▶ _Action item_: In the items below, start at the line that contains "собственную игру. Когда" and stop after the line that contains "через Солнечную систему должна". Give those lines as a Markdown table with the columns No. and Text, numbering the rows and leaving out blank lines.

[Dataset items]
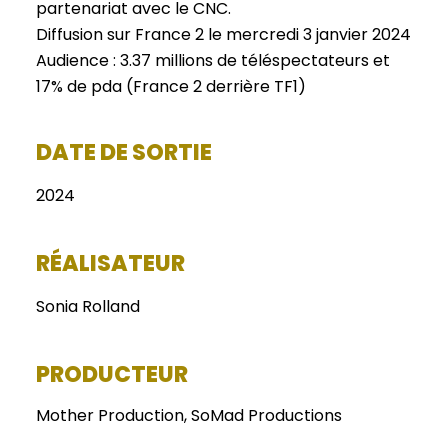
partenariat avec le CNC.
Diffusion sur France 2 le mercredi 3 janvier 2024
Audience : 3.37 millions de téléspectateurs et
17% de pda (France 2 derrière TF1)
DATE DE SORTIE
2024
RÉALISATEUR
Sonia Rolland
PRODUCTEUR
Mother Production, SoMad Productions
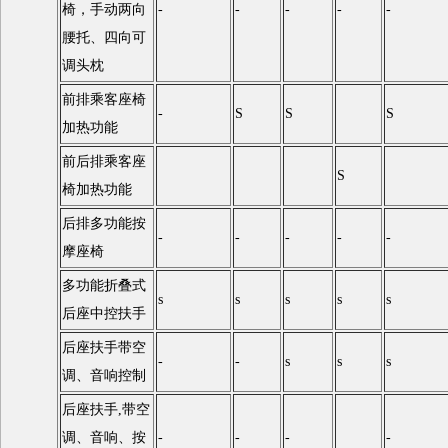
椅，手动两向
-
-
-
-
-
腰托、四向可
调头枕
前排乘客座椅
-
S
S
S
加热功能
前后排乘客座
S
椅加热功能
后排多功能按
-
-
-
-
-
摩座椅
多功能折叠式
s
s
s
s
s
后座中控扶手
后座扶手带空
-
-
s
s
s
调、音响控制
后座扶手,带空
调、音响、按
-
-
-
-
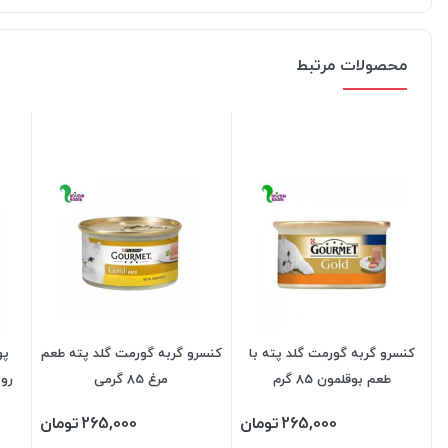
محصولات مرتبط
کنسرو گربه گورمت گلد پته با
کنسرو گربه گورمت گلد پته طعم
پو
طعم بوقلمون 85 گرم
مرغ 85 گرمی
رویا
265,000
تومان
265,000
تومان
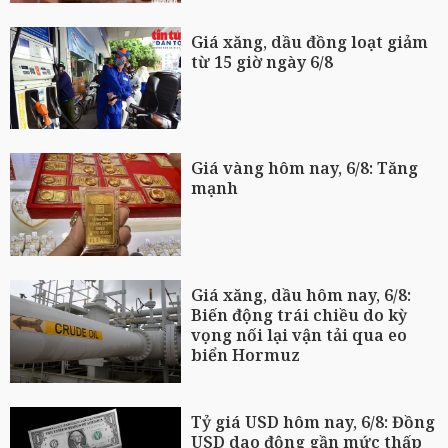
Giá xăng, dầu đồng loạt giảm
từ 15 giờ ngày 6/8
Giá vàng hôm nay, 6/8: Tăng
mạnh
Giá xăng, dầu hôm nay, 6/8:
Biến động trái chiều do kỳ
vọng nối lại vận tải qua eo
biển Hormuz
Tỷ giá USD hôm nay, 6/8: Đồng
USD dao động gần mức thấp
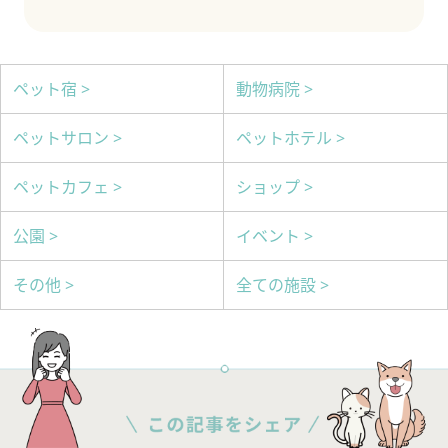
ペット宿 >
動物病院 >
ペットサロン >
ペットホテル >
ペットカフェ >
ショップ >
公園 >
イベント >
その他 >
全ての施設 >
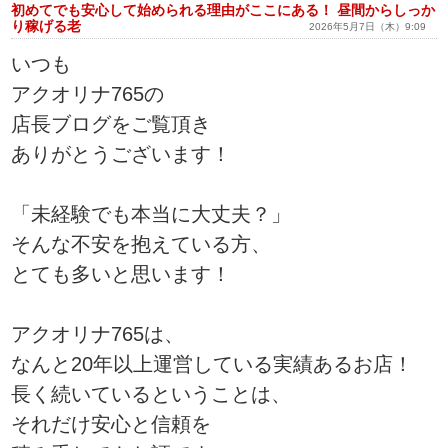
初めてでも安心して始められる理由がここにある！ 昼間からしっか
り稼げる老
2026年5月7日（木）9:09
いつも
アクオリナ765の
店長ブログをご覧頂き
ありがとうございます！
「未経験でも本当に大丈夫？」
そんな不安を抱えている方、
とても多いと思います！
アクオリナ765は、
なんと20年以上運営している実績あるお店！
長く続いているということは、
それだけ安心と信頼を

...

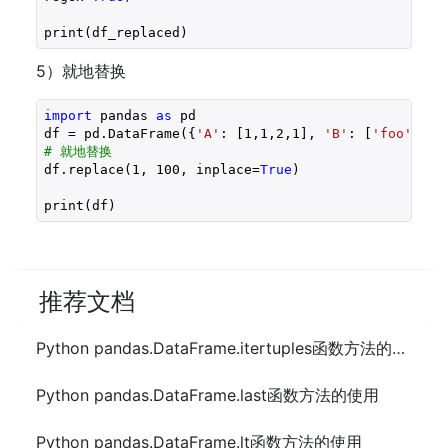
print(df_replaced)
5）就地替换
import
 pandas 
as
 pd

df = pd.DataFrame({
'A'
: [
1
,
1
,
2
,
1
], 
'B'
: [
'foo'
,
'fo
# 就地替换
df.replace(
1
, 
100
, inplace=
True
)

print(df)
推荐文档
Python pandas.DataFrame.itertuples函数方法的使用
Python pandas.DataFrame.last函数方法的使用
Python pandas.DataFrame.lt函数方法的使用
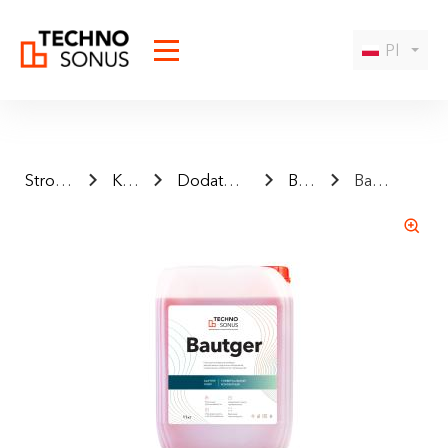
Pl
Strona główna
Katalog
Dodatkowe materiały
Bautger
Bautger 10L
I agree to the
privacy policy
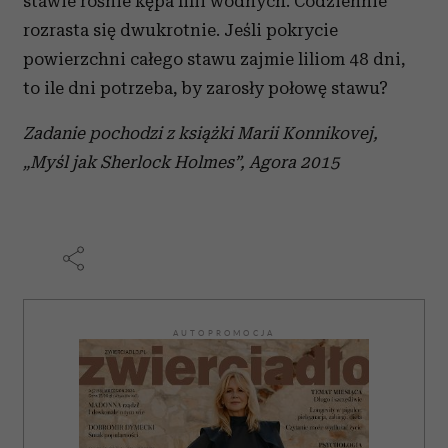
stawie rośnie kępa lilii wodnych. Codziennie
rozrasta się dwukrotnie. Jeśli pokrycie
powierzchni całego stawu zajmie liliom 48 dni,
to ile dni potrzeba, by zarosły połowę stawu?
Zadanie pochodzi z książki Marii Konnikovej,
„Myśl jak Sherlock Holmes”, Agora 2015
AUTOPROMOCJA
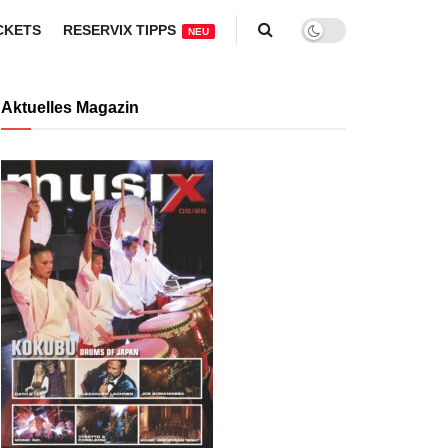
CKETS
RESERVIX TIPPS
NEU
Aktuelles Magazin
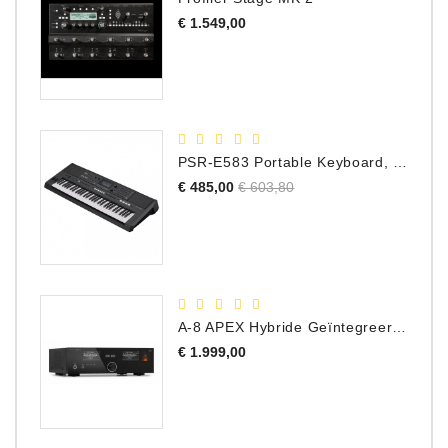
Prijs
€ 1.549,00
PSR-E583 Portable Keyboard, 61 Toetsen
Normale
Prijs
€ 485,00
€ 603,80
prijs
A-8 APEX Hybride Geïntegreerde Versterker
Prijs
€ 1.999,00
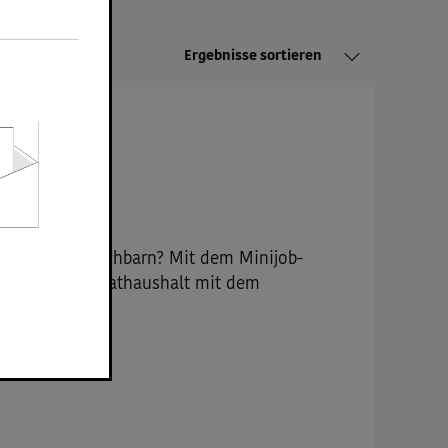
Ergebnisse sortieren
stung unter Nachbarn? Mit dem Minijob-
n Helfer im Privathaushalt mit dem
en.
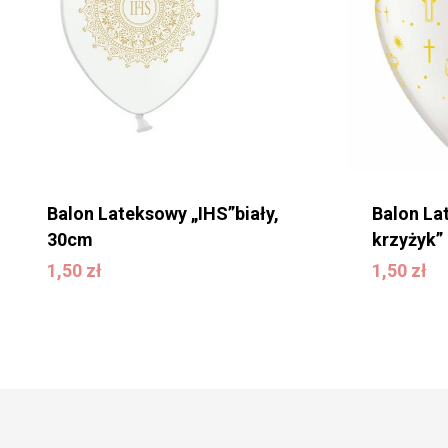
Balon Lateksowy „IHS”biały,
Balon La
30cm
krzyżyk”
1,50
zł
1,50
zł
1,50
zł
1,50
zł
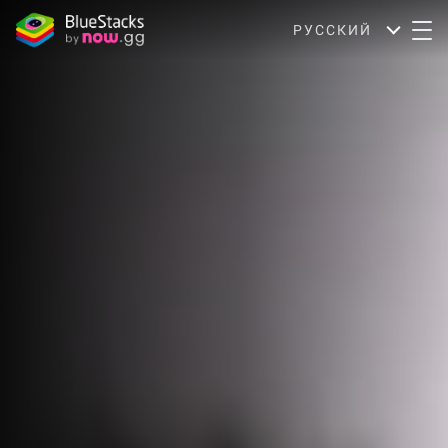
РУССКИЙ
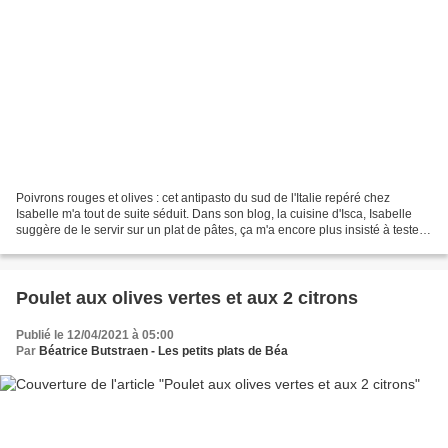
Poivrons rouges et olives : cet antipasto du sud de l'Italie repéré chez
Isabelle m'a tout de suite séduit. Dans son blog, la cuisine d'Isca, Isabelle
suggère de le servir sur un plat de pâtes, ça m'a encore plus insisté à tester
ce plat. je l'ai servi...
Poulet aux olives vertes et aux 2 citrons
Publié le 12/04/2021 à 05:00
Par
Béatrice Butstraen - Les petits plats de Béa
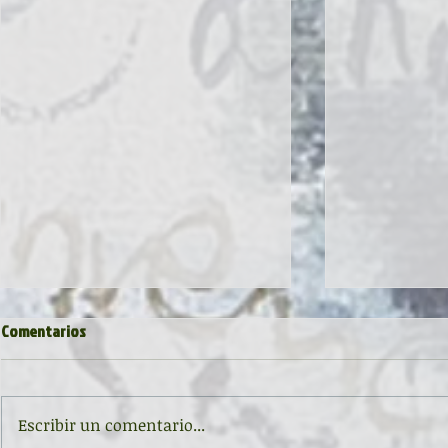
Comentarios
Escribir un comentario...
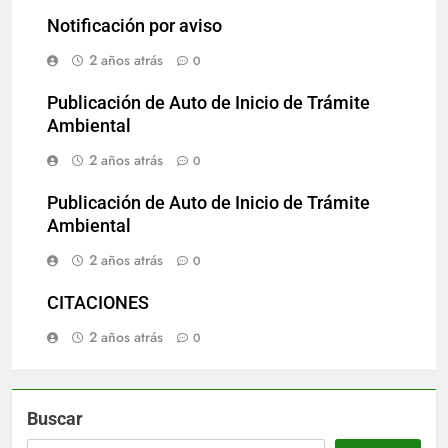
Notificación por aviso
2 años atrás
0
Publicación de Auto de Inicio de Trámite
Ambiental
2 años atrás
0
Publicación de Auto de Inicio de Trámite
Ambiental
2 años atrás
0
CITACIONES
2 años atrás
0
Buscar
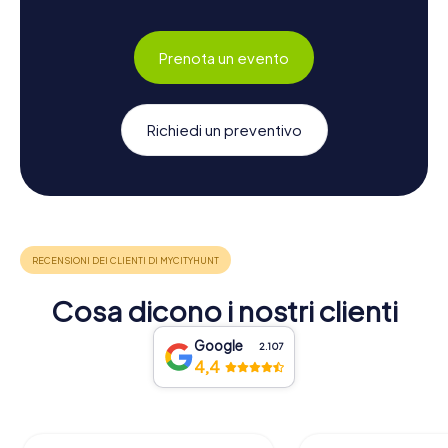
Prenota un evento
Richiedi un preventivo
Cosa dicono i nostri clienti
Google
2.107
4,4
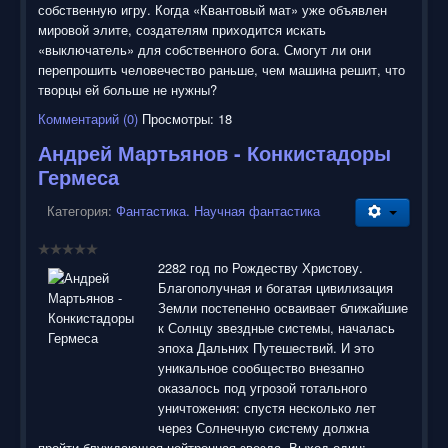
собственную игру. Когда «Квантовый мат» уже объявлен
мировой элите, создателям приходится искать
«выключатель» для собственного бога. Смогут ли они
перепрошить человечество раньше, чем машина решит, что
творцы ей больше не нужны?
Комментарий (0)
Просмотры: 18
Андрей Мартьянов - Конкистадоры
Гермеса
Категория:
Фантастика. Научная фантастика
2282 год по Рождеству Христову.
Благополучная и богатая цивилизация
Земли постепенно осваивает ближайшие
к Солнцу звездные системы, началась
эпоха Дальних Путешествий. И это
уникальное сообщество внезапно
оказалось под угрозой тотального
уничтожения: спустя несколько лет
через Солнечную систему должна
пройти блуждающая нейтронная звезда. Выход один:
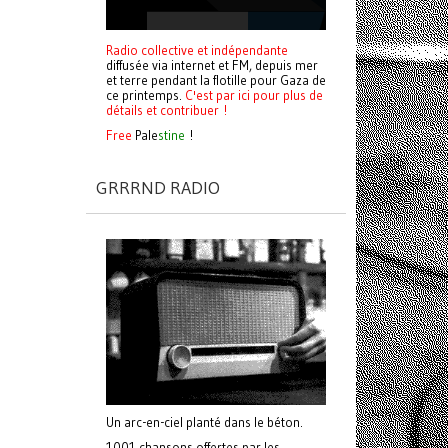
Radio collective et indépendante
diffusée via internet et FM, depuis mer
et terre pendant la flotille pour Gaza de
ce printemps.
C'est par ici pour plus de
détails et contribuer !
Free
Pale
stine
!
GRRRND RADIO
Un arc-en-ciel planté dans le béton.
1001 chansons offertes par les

--

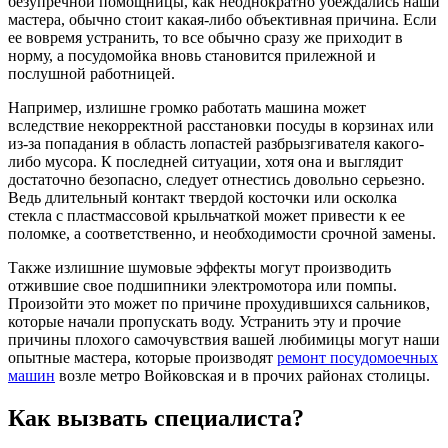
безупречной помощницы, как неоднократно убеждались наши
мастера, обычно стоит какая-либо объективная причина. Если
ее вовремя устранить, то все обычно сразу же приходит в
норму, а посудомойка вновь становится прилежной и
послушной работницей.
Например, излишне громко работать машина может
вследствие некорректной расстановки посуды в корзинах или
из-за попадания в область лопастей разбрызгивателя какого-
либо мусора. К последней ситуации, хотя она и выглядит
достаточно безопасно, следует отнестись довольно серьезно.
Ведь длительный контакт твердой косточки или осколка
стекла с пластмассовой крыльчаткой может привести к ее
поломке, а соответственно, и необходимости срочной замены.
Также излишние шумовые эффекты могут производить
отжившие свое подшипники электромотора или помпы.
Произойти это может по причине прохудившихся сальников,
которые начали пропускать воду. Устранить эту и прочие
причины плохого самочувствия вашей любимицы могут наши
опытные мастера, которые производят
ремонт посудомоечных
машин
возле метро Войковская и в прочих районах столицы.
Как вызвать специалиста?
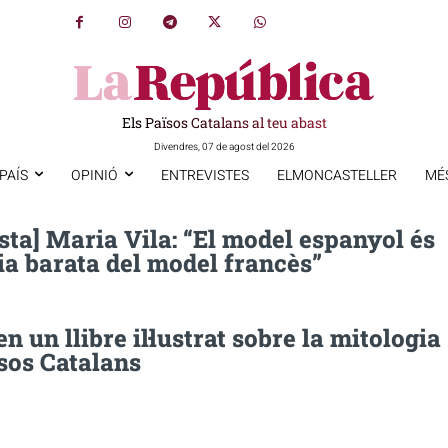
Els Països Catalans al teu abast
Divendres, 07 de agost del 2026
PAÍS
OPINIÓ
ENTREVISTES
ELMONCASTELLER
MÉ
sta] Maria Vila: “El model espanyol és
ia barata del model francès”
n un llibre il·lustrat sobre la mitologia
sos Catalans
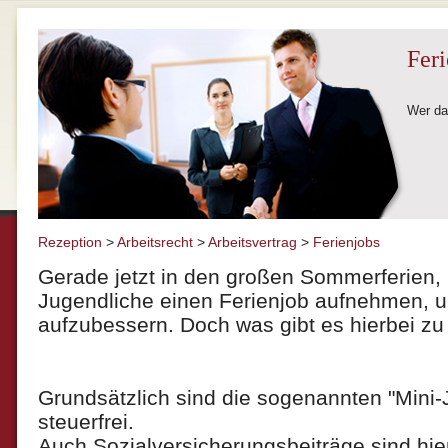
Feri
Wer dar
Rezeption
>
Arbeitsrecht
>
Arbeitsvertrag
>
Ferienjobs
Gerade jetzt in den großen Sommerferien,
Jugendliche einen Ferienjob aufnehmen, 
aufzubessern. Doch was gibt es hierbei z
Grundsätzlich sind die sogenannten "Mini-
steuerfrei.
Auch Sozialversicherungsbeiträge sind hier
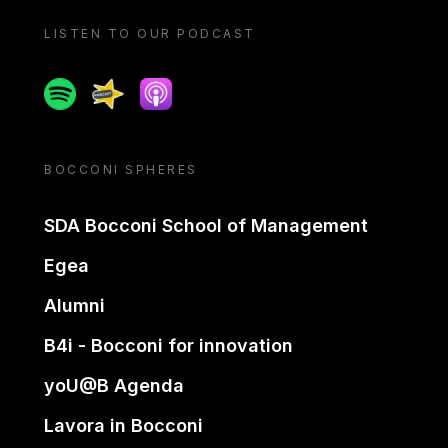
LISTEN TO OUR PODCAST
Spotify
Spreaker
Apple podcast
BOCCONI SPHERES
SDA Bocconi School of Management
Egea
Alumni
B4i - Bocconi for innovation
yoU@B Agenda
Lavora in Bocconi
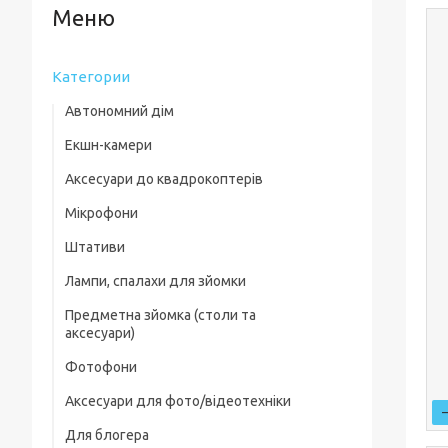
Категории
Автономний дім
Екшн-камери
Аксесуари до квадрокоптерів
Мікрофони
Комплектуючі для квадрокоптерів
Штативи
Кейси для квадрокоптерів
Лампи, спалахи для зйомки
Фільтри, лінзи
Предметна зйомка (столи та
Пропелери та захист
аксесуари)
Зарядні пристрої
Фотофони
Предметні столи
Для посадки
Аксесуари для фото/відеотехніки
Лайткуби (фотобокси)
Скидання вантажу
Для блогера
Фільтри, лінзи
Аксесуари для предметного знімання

▶ _Solution to this task_:
| No. | Text |
|---|---|
| 1 | собственную игру. Когда «Квантовый мат» уже объявлен |
| 2 | мировой элите, создателям приходится искать |
| 3 | «выключатель» для собственного бога. Смогут ли они |
| 4 | перепрошить человечество раньше, чем машина решит, что |
| 5 | творцы ей больше не нужны? |
| 6 | Комментарий (0) |
| 7 | Просмотры: 18 |
| 8 | Андрей Мартьянов - Конкистадоры |
| 9 | Гермеса |
| 10 | Категория: |
| 11 | Фантастика. Научная фантастика |
| 12 | 2282 год по Рождеству Христову. |
| 13 | Благополучная и богатая цивилизация |
| 14 | Земли постепенно осваивает ближайшие |
| 15 | к Солнцу звездные системы, началась |
| 16 | эпоха Дальних Путешествий. И это |
| 17 | уникальное сообщество внезапно |
| 18 | оказалось под угрозой тотального |
| 19 | уничтожения: спустя несколько лет |
| 20 | через Солнечную систему должна |